Coronary lesion physiological assessment and imaging (FFR, IVUS, OCT)
Manipal Hospitals’ Cardiac Unit in Goa boasts of futuristic diagnostic and testing machinery that combines advanced technology and high precision tools to present the most complex of cases with accuracy. Typical cardiac tests reveal the extent of the damage done to the coronary arteries, helping our cardiologists to plan the appropriate and most effective treatment.

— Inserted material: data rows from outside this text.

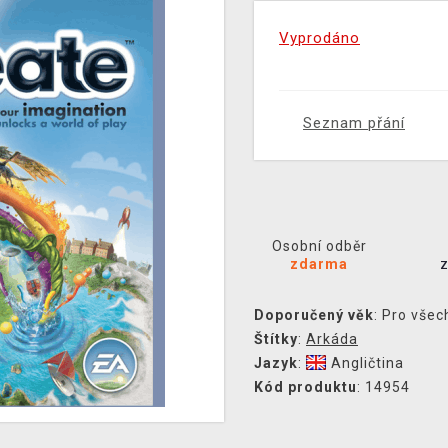
Vyprodáno
Seznam přání
Osobní odběr
zdarma
Doporučený věk
: Pro všec
Štítky
:
Arkáda
Jazyk
:
Angličtina
Kód produktu
: 14954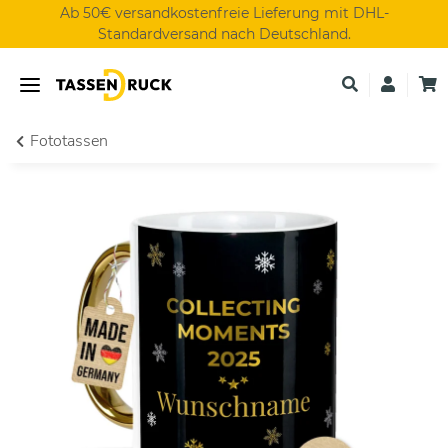
Ab 50€ versandkostenfreie Lieferung mit DHL-
Standardversand nach Deutschland.
Fototassen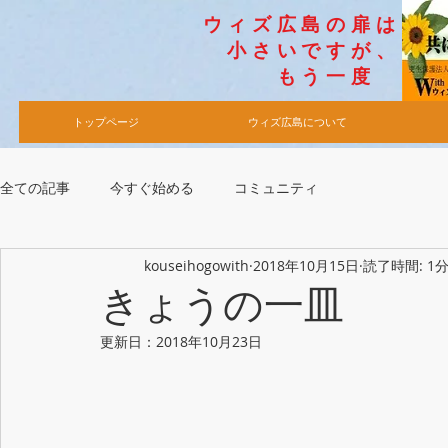
​ウィズ広島の扉は
小さいですが​、
​もう一度
トップページ
ウィズ広島について
全ての記事
今すぐ始める
コミュニティ
kouseihogowith
2018年10月15日
読了時間: 1
きょうの一皿
更新日：
2018年10月23日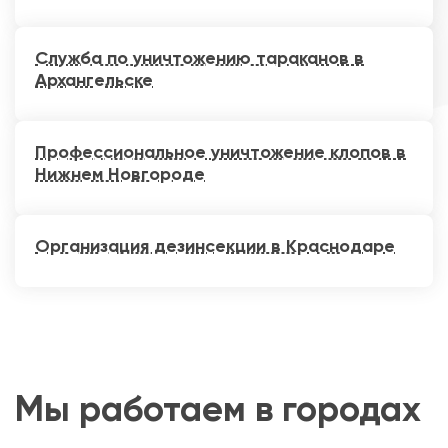
Служба по уничтожению тараканов в
Архангельске
Профессиональное уничтожение клопов в
Нижнем Новгороде
Организация дезинсекции в Краснодаре
Мы работаем в городах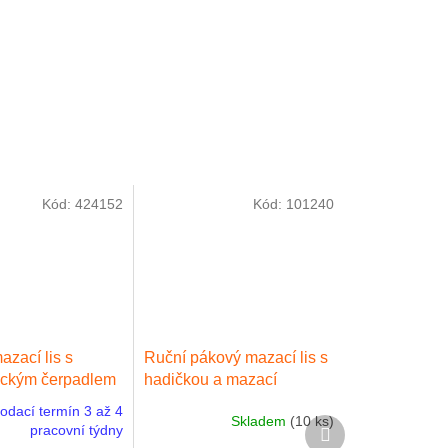
Kód:
424152
Kód:
101240
azací lis s
Ruční pákový mazací lis s
ckým čerpadlem
hadičkou a mazací
koncovkou
odací termín 3 až 4
Skladem
(10 ks)
Další
pracovní týdny
produkt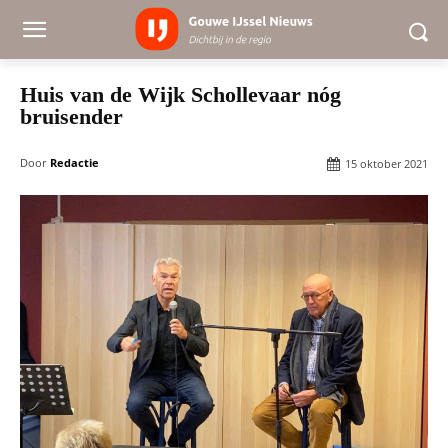
Huis van de Wijk Schollevaar nóg
bruisender
Door
Redactie
15 oktober 2021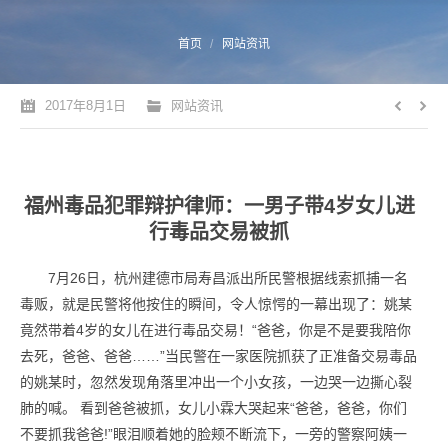
您的位置：
首页
网站资讯
2017年8月1日
网站资讯
福州毒品犯罪辩护律师：一男子带4岁女儿进
行毒品交易被抓
7月26日，杭州建德市局寿昌派出所民警根据线索抓捕一名
毒贩，就是民警将他按住的瞬间，令人惊愕的一幕出现了：姚某
竟然带着4岁的女儿在进行毒品交易！“爸爸，你是不是要我陪你
去死，爸爸、爸爸……”当民警在一家医院抓获了正准备交易毒品
的姚某时，忽然发现角落里冲出一个小女孩，一边哭一边撕心裂
肺的喊。 看到爸爸被抓，女儿小霖大哭起来“爸爸，爸爸，你们
不要抓我爸爸!”眼泪顺着她的脸颊不断流下，一旁的警察阿姨一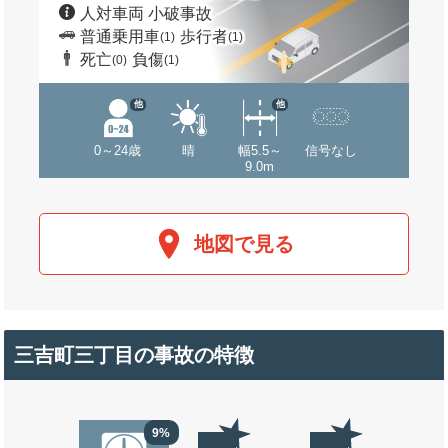
人対車両 小破事故
普通乗用車
歩行者
(1)
(1)
死亡
負傷
(0)
(1)
他
他
0～24歳
晴
幅5.5～
信号なし
9.0m
地図で見る
三吉町三丁目の事故の特徴
9%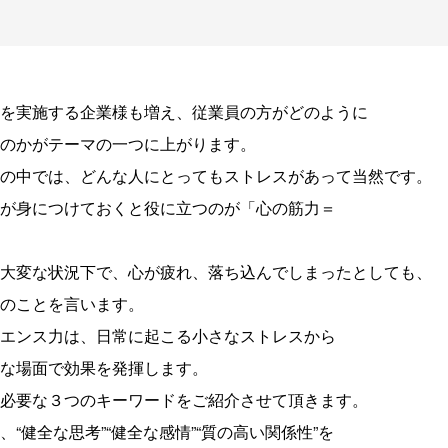
を実施する企業様も増え、従業員の方がどのように
のかがテーマの一つに上がります。
の中では、どんな人にとってもストレスがあって当然です。
が身につけておくと役に立つのが「心の筋力＝
大変な状況下で、心が疲れ、落ち込んでしまったとしても、
のことを言います。
エンス力は、日常に起こる小さなストレスから
な場面で効果を発揮します。
必要な３つのキーワードをご紹介させて頂きます。
“健全な思考”“健全な感情”“質の高い関係性”を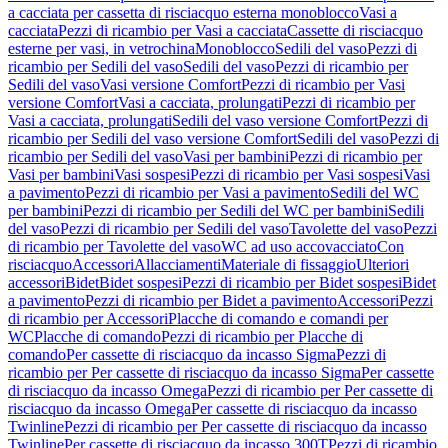
a cacciata per cassetta di risciacquo esterna monoblocco
Vasi a
cacciata
Pezzi di ricambio per Vasi a cacciata
Cassette di risciacquo
esterne per vasi, in vetrochina
Monoblocco
Sedili del vaso
Pezzi di
ricambio per Sedili del vaso
Sedili del vaso
Pezzi di ricambio per
Sedili del vaso
Vasi versione Comfort
Pezzi di ricambio per Vasi
versione Comfort
Vasi a cacciata, prolungati
Pezzi di ricambio per
Vasi a cacciata, prolungati
Sedili del vaso versione Comfort
Pezzi di
ricambio per Sedili del vaso versione Comfort
Sedili del vaso
Pezzi di
ricambio per Sedili del vaso
Vasi per bambini
Pezzi di ricambio per
Vasi per bambini
Vasi sospesi
Pezzi di ricambio per Vasi sospesi
Vasi
a pavimento
Pezzi di ricambio per Vasi a pavimento
Sedili del WC
per bambini
Pezzi di ricambio per Sedili del WC per bambini
Sedili
del vaso
Pezzi di ricambio per Sedili del vaso
Tavolette del vaso
Pezzi
di ricambio per Tavolette del vaso
WC ad uso accovacciato
Con
risciacquo
Accessori
Allacciamenti
Materiale di fissaggio
Ulteriori
accessori
Bidet
Bidet sospesi
Pezzi di ricambio per Bidet sospesi
Bidet
a pavimento
Pezzi di ricambio per Bidet a pavimento
Accessori
Pezzi
di ricambio per Accessori
Placche di comando e comandi per
WC
Placche di comando
Pezzi di ricambio per Placche di
comando
Per cassette di risciacquo da incasso Sigma
Pezzi di
ricambio per Per cassette di risciacquo da incasso Sigma
Per cassette
di risciacquo da incasso Omega
Pezzi di ricambio per Per cassette di
risciacquo da incasso Omega
Per cassette di risciacquo da incasso
Twinline
Pezzi di ricambio per Per cassette di risciacquo da incasso
Twinline
Per cassette di risciacquo da incasso 300T
Pezzi di ricambio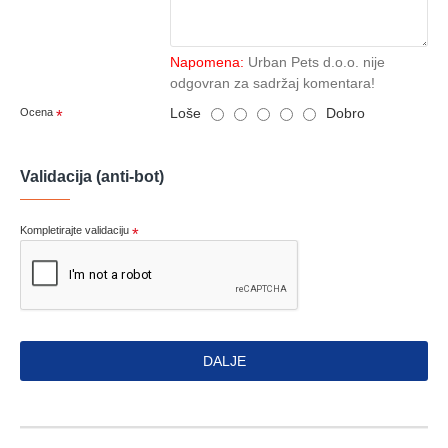
Napomena:
Urban Pets d.o.o. nije
odgovran za sadržaj komentara!
Loše
Dobro
Ocena
Validacija (anti-bot)
Kompletirajte validaciju
DALJE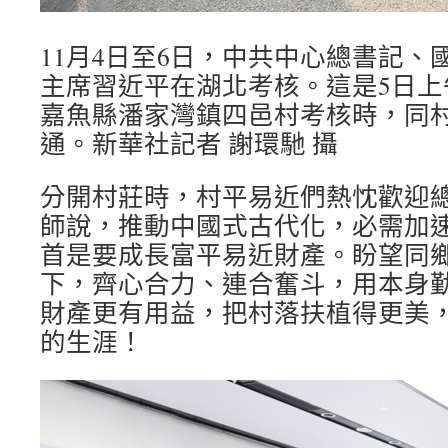
11月4日至6日，中共中心總書記、
主席習近平在湖北考核。這是5日上
嘉魚縣潘家灣鎮四邑村考核時，同
通。新華社記者 謝環馳 攝
分開村莊時，村平易近們熱忱歡迎
師說，推動中國式古代化，必需加
首是要成長富平易近財產。盼望同
下，齊心合力、連合奮斗，用本身
財產更有用益，把村落扶植得更美
的生涯！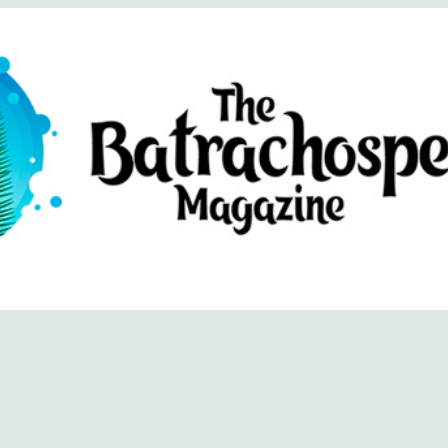
хоспермум (официальный сайт)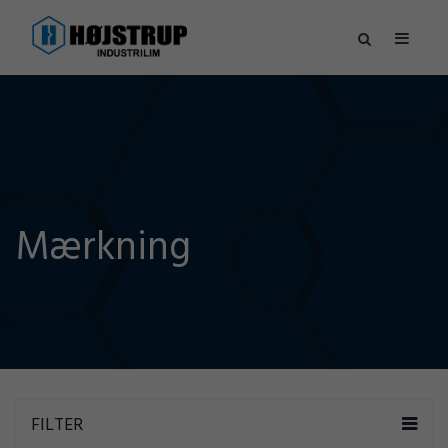
Mærkning
FILTER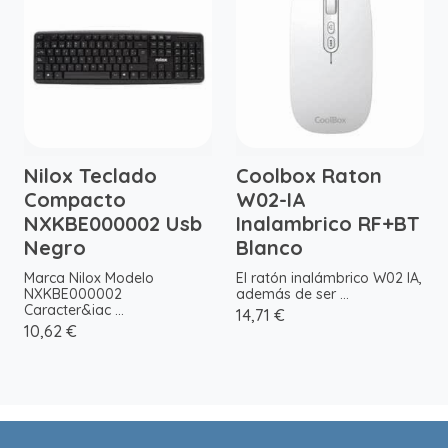
Nilox Teclado
Coolbox Raton
Compacto
W02-IA
NXKBE000002 Usb
Inalambrico RF+BT
Negro
Blanco
Marca Nilox Modelo
El ratón inalámbrico W02 IA,
NXKBE000002
además de ser ...
Caracter&iac ...
14,71 €
10,62 €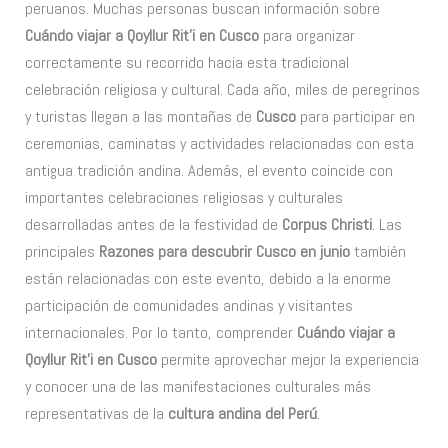
peruanos. Muchas personas buscan información sobre
Cuándo viajar a Qoyllur Rit’i en Cusco
para organizar
correctamente su recorrido hacia esta tradicional
celebración religiosa y cultural. Cada año, miles de peregrinos
y turistas llegan a las montañas de
Cusco
para participar en
ceremonias, caminatas y actividades relacionadas con esta
antigua tradición andina. Además, el evento coincide con
importantes celebraciones religiosas y culturales
desarrolladas antes de la festividad de
Corpus Christi
. Las
principales
Razones para descubrir Cusco en junio
también
están relacionadas con este evento, debido a la enorme
participación de comunidades andinas y visitantes
internacionales. Por lo tanto, comprender
Cuándo viajar a
Qoyllur Rit’i en Cusco
permite aprovechar mejor la experiencia
y conocer una de las manifestaciones culturales más
representativas de la
cultura andina del Perú
.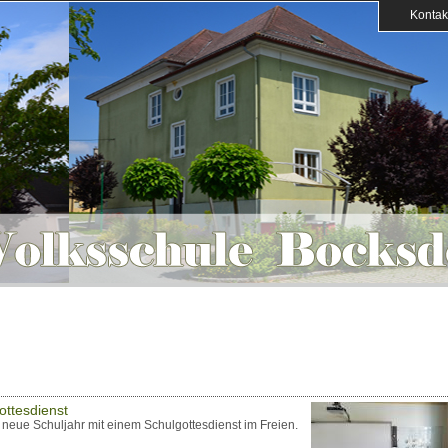
Kontak
ottesdienst
 neue Schuljahr mit einem Schulgottesdienst im Freien.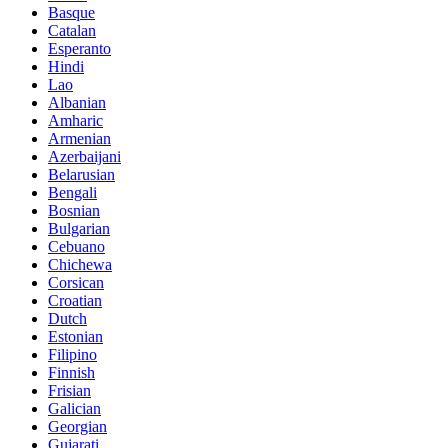
Basque
Catalan
Esperanto
Hindi
Lao
Albanian
Amharic
Armenian
Azerbaijani
Belarusian
Bengali
Bosnian
Bulgarian
Cebuano
Chichewa
Corsican
Croatian
Dutch
Estonian
Filipino
Finnish
Frisian
Galician
Georgian
Gujarati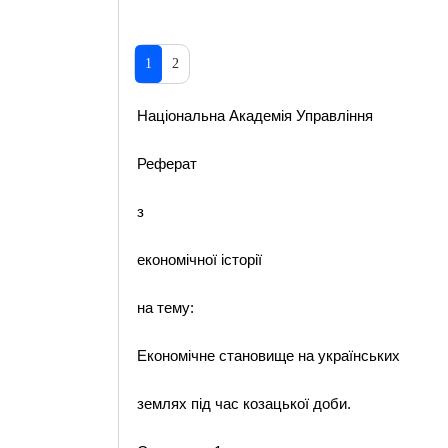
1
2
Національна Академія Управління
Реферат
з
економічної історії
на тему:
Економічне становище на українських
землях під час козацької доби.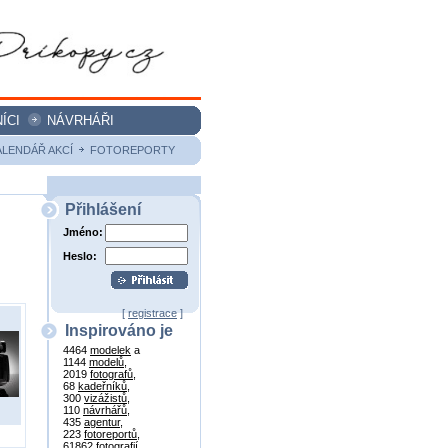
ÍCI
NÁVRHÁŘI
ALENDÁŘ AKCÍ
FOTOREPORTY
Přihlášení
Jméno:
Heslo:
[
registrace
]
Inspirováno je
4464
modelek
a
1144
modelů
,
2019
fotografů
,
68
kadeřníků
,
300
vizážistů
,
110
návrhářů
,
435
agentur
,
223
fotoreportů
,
61862
fotografií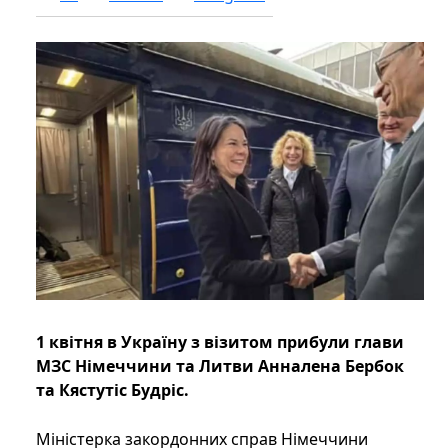
1 квітня в Україну з візитом прибули глави
МЗС Німеччини та Литви Анналена Бербок
та Кястутіс Будріс.
Міністерка закордонних справ Німеччини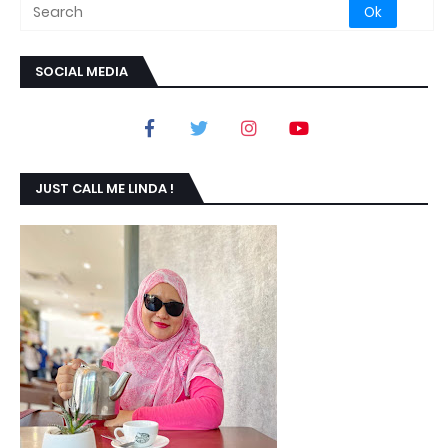
SOCIAL MEDIA
JUST CALL ME LINDA !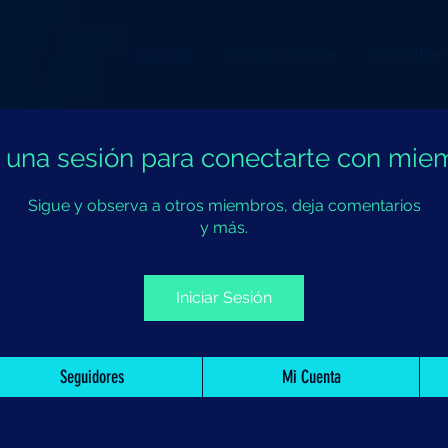
Cursos
Emisora Online
TV Online
ia una sesión para conectarte con mie
Sigue y observa a otros miembros, deja comentarios
y más.
Iniciar Sesión
Seguidores
Mi Cuenta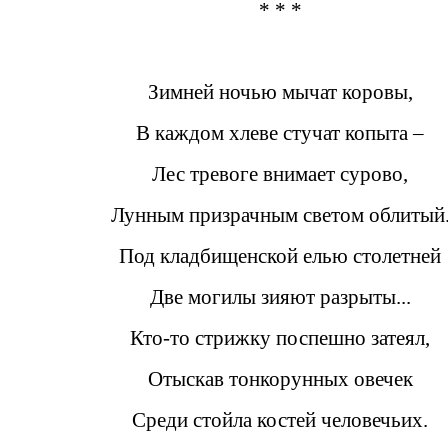
* * *
Зимней ночью мычат коровы,
В каждом хлеве стучат копыта –
Лес тревоге внимает сурово,
Лунным призрачным светом облитый
Под кладбищенской елью столетней
Две могилы зияют разрыты...
Кто-то стрижку поспешно затеял,
Отыскав тонкорунных овечек
Среди стойла костей человечьих.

Fractional Flow Reserve (FFR)
Fractional Flow Reserve (FFR) is a guide wire-based process that precisely measures blood pressure and how freely the blood flow is through a specific part of your coronary artery. Based on the readings where the speed of the blood flow can indicate blockages, cardiologists can decide on the best option between angioplasty or stenting, or plain medications.
Intravascular Ultra Sound (IVUS).
This test is performed in the Cath lab, or even non-invasive Multislice CT scans. Here, very high frequency sound waves, called ultrasound, are emitted by a transducer. These are beyond the range of human hearing and bounce off the various types of tissue structures in the body. These echoes are converted into a picture. The cross-section view of the images help interventional cardiologists in stent sizing, and to ascertain if the stent has been placed optimally, is fully expanded and enclosed within the vessel wall.
Optical Coherence Tomography (OCT)
Optical Coherence Tomography (OCT) uses infrared light to make a detailed evaluation of coronary atherosclerotic plaques and of the vascular response to coronary interventional devices, such as new generation coronary stents. Optical coherence tomography can also be used as a guide for coronary intervention.